A block of mass 10kg pushed by a horizontal force F on a horizontal rough plane moves with an aceleration `5ms^(-2)`. When force is doubled, its acceleration becomes `18ms^(-2)`. The coefficient of friction is (g=10`ms^(-2)`)

To solve the problem, we need to analyze the forces acting on the block and use Newton's second law of motion. Let's break it down step by step. ### Step 1: Identify the known values - Mass of the block, \( m = 10 \, \text{kg} \) - Initial acceleration, \( a_1 = 5 \, \text{m/s}^2 \) - Final acceleration when force is doubled, \( a_2 = 18 \, \text{m/s}^2 \) - Gravitational acceleration, \( g = 10 \, \text{m/s}^2 \) ### Step 2: Calculate the normal force The normal force \( N \) acting on the block is equal to the weight of the block, which is given by: \[ N = mg = 10 \, \text{kg} \times 10 \, \text{m/s}^2 = 100 \, \text{N} \] ### Step 3: Write the equations of motion for both cases 1. **First case (force \( F \) and acceleration \( a_1 \))**: The net force acting on the block can be expressed as: \[ F - f = ma_1 \] where \( f \) is the frictional force.
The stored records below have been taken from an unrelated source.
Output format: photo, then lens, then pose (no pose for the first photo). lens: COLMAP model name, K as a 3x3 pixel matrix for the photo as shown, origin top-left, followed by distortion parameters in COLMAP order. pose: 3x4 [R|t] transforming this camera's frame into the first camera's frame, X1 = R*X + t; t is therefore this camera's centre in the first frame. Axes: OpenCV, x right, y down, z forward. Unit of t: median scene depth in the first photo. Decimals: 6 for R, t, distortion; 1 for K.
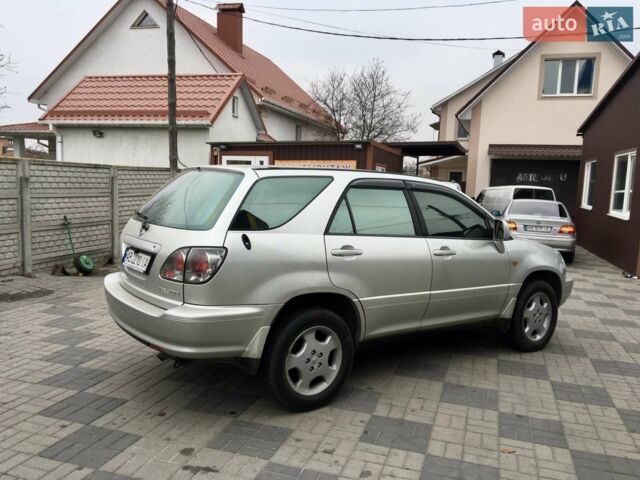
lens RADIAL K [[537.0, 0, 320.0], [0, 537.0, 240.0], [0, 0, 1]] dist [0.075104, -0.108640]
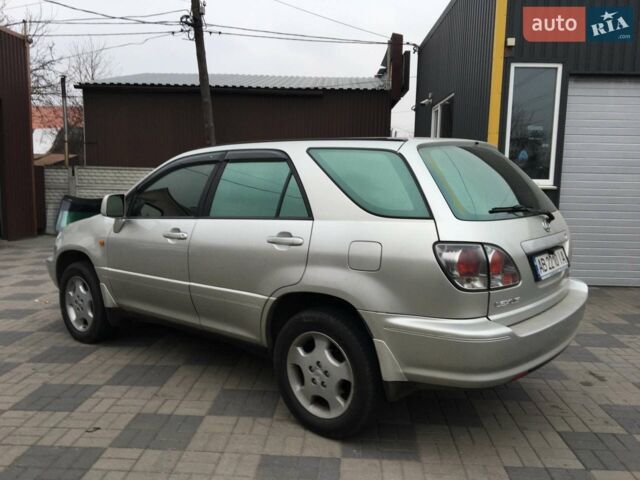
lens RADIAL K [[537.0, 0, 320.0], [0, 537.0, 240.0], [0, 0, 1]] dist [0.075104, -0.108640]
pose [[-0.246956, -0.154895, 0.956567, -0.865626], [0.083541, 0.980064, 0.180267, -0.142681], [-0.965419, 0.124431, -0.229092, 1.291496]]
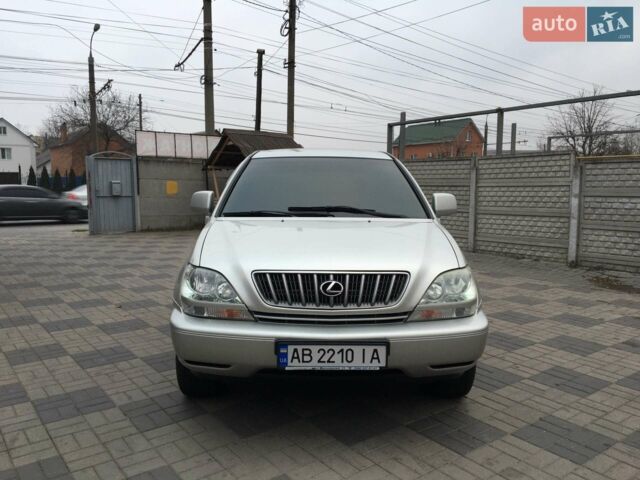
lens RADIAL K [[537.0, 0, 320.0], [0, 537.0, 240.0], [0, 0, 1]] dist [0.075104, -0.108640]
pose [[-0.573901, 0.051386, -0.817311, 1.019690], [-0.110054, 0.984137, 0.139152, -0.109027], [0.811496, 0.169808, -0.559142, 1.777696]]
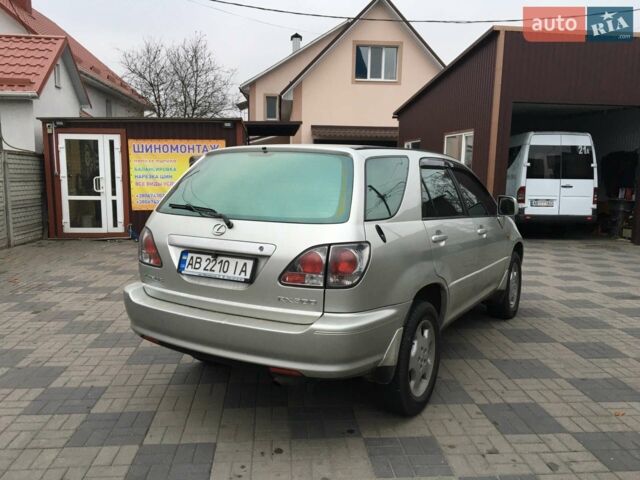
lens RADIAL K [[537.0, 0, 320.0], [0, 537.0, 240.0], [0, 0, 1]] dist [0.075104, -0.108640]
pose [[0.922231, -0.071554, 0.379961, -0.424813], [0.057887, 0.997202, 0.047292, -0.025334], [-0.382282, -0.021620, 0.923793, 0.185081]]
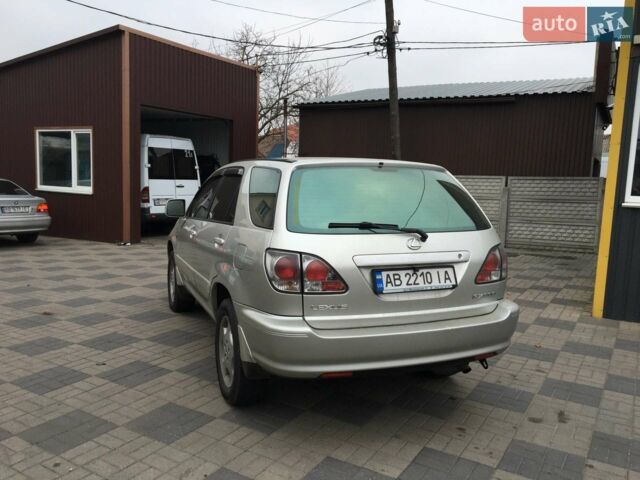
lens RADIAL K [[537.0, 0, 320.0], [0, 537.0, 240.0], [0, 0, 1]] dist [0.075104, -0.108640]
pose [[0.237836, -0.144247, 0.960535, -0.986148], [0.085588, 0.988177, 0.127206, -0.118544], [-0.967527, 0.051956, 0.247370, 0.804880]]
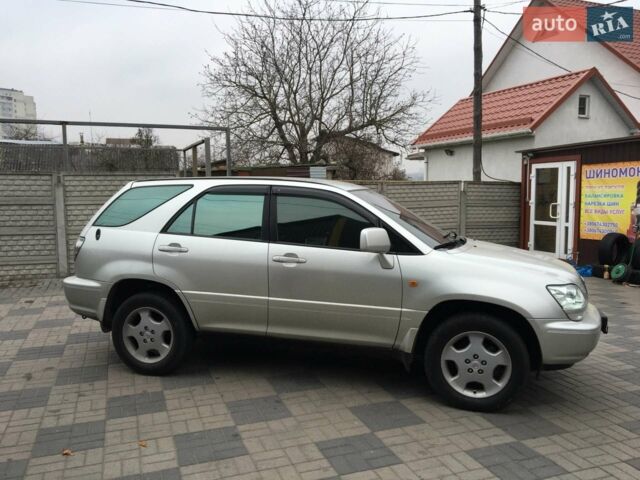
lens RADIAL K [[537.0, 0, 320.0], [0, 537.0, 240.0], [0, 0, 1]] dist [0.075104, -0.108640]
pose [[0.618545, 0.041181, -0.784669, 1.000176], [-0.064085, 0.997943, 0.001856, -0.016427], [0.783131, 0.049138, 0.619912, 0.447176]]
The frictional force can be expressed as: \[ f = \mu N \] Substituting \( N \): \[ F - \mu N = ma_1 \implies F - \mu(100) = 10(5) \implies F - 100\mu = 50 \quad \text{(Equation 1)} \] 2. **Second case (force \( 2F \) and acceleration \( a_2 \))**: The net force in this case is: \[ 2F - f = ma_2 \] Substituting for \( f \): \[ 2F - \mu N = ma_2 \implies 2F - \mu(100) = 10(18) \implies 2F - 100\mu = 180 \quad \text{(Equation 2)} \] ### Step 4: Solve the equations Now we have two equations: 1. \( F - 100\mu = 50 \) (Equation 1) 2. \( 2F - 100\mu = 180 \) (Equation 2) To eliminate \( \mu \), we can subtract Equation 1 from Equation 2: \[ (2F - 100\mu) - (F - 100\mu) = 180 - 50 \] This simplifies to: \[ 2F - F = 130 \implies F = 130 \, \text{N} \] ### Step 5: Substitute \( F \) back to find \( \mu \) Now substitute \( F = 130 \, \text{N} \) back into Equation 1: \[ 130 - 100\mu = 50 \] Rearranging gives: \[ 100\mu = 130 - 50 \implies 100\mu = 80 \implies \mu = 0.8 \] ### Conclusion The coefficient of friction \( \mu \) is: \[ \mu = 0.8 \]